Mélenchon s’estime conforté

Le Parti de gauche, qui réunit son congrès ce week-end, veut contribuer à une « révolution citoyenne ».

Michel Soudais  • 18 novembre 2010 abonné·es
Mélenchon s’estime conforté

Deux ans après son lancement, le Parti de gauche (PG) s’est installé dans le paysage politique. Au lendemain de la mobilisation sur les retraites, dans laquelle ses militants se sont investis sans réserve, boostés par un Jean-Luc Mélenchon très présent dans les médias, les meetings unitaires et les manifestations, ses « idées font leur chemin dans les têtes », assure François Delapierre, son délégué général. Convaincu que « les gens cherchent une alternative politique » , il entend bien, à l’occasion du congrès que son parti tient ce week-end, au Mans, que le PG s’adresse d’abord à eux. « Le PS et Europe Écologie-Les Verts ne leur offrent pas d’autre solution que de se serrer la ceinture » , lance-t-il avec l’ambition d’incarner une autre « option possible » . Une option que le PG résume en une formule : « La révolution citoyenne. »

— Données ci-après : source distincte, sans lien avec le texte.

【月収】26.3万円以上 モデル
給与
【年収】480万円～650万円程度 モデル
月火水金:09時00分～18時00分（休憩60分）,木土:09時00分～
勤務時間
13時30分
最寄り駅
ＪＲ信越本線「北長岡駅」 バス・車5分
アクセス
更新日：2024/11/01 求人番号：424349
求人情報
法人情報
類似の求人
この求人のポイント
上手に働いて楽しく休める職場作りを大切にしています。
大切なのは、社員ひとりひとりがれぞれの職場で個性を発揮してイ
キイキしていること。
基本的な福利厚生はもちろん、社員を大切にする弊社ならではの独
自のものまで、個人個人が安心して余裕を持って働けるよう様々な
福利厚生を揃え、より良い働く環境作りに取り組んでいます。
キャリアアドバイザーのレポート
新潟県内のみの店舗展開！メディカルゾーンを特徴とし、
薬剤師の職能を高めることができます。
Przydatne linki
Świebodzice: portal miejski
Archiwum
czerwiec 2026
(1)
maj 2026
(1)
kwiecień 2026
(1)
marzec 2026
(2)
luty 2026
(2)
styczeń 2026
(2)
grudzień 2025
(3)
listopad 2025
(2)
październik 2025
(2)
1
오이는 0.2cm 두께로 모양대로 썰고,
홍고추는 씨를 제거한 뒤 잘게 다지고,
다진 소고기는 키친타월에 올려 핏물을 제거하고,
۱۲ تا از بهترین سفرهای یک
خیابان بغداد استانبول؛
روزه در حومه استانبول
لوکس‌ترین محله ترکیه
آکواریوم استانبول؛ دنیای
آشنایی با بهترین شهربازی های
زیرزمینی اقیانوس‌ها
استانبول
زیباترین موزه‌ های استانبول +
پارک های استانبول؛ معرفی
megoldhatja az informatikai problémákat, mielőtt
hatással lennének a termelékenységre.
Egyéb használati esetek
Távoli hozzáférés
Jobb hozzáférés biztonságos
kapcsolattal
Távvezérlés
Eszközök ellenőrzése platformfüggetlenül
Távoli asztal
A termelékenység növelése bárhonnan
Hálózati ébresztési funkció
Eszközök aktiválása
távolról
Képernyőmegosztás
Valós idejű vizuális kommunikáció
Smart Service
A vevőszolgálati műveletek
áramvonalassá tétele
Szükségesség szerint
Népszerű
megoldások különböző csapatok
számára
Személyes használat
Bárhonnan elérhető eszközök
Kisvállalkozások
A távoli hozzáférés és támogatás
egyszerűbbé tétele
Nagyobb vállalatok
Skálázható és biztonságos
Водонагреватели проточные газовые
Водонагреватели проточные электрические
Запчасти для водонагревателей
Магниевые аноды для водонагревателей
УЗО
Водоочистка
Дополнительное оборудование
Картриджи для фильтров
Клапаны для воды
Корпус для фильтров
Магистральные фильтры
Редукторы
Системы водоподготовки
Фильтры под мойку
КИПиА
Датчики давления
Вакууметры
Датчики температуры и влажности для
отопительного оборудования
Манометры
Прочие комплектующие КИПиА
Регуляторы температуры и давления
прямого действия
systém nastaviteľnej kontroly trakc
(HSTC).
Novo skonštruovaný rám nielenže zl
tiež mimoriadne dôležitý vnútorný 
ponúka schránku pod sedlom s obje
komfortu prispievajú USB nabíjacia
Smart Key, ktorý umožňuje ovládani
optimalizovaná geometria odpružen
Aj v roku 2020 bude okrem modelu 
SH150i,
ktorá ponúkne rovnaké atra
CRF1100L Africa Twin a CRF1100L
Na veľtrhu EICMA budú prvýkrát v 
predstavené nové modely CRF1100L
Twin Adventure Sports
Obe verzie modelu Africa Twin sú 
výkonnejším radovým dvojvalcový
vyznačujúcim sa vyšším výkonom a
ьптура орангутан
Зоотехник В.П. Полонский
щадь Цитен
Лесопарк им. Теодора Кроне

Celle-ci « n’est pas un cosmétique ni un lifting du Vieux Monde », prévient Jean-Luc Mélenchon dans son dernier essai [^2]. « C’est un renversement de pouvoir. Elle le reprend à l’oligarchie, au monarque présidentiel et à l’argent roi. » Avec cet essai au titre volontairement provocateur –  « Qu’ils s’en aillent tous ! » est la traduction du mot d’ordre de millions de Sud-Américains engagés dans les révolutions démocratiques contre le libéralisme –, le député européen a voulu faire un livre populaire, autant par son style direct et incisif que par son prix, afin, dit-il, « de redonner au grand nombre le goût de se mêler des affaires publiques » .

L’ensemble est écrit dans un style volontiers gouailleur. Les ultrariches y sont qualifiés de « grosses bouches à fric » , plus loin il est question « des profiteurs » et « parasites dont on pourrait se passer sans problème » , de « ceux qui se goinfrent » … Le style choque « la caste médiatico-politique » , qui ne goûte guère d’être prise pour cible, effraie certains milieux de la gauche. Mais, un mois après sa sortie en librairie, l’ouvrage figure parmi les meilleures ventes des livres politiques. Signe que bousculer les convenances rhétoriques peut faire mouche. Et si l’analyse reste forcément succincte dans un essai qui n’a pas pour objectif d’être un manifeste ou un programme mais de présenter « un croquis sommaire » de cette révolution citoyenne, les grandes lignes n’en ressortent que mieux.

Jean-Luc Mélenchon les déclinent en cinq chapitres qui sont autant d’axes thématiques : la refondation républicaine avec la proposition d’élire une Assemblée constituante ; le partage des richesses, qui « n’est pas le volet social de la révolution citoyenne, [mais] son point de départ » , et dont l’objectif est de reprendre au capital les 10 points de richesse nationale volés au travail, notamment par l’instauration d’un salaire et d’un revenu maximums ; la sortie du traité de Lisbonne, décrite comme une condition majeure de la reprise en main de son destin par le peuple ; la planification écologique, décrite comme le seul moyen de changer complètement de modèle de production, de consommation et d’échange ; une autre paix, enfin, qui défend la reprise par la France de son indépendance internationale, veut s’affranchir de la tutelle et nouer des relations nouvelles avec les pays émergents.

L’auteur renvoie d’ailleurs ses lecteurs au Parti de gauche pour prendre connaissance du manifeste qui l’inspire. Il s’agit d’un texte de 80 pages, mis en chantier l’an dernier lors d’une convention nationale et enrichi depuis, intitulé Lignes d’horizon. Il devrait être définitivement adopté lors du congrès du Mans, tout comme les statuts du PG, qui vivait jusqu’ici sur un règlement provisoire, et un texte décrivant le parti dont ses militants veulent se doter pour « armer la gauche face à la catastrophe sociale, écologique et démocratique provoquée par le capitalisme et la logique productiviste » . Le programme, lui, devrait très rapidement être débattu au sein du Front de gauche avec le PCF et la Gauche unitaire.

Les réunions publiques, dont le principe avait été acté à la fête de l’Humanité, ont pris du retard avec la mobilisation sur les retraites. La première devrait se tenir le 9 décembre en Île-de-France et traiter des institutions. Mais, avant, Pierre Laurent et Christian Picquet prendront la parole au Mans, où s’exprimeront aussi de nombreux responsables politiques et associatifs, promet le PG. Qui n’a pas renoncé à élargir le Front de gauche.

[^2]: Qu’ils s’en aillent tous ! Vite, la révolution citoyenne, Jean-Luc Mélenchon, Flammarion, 144 p., 10 euros.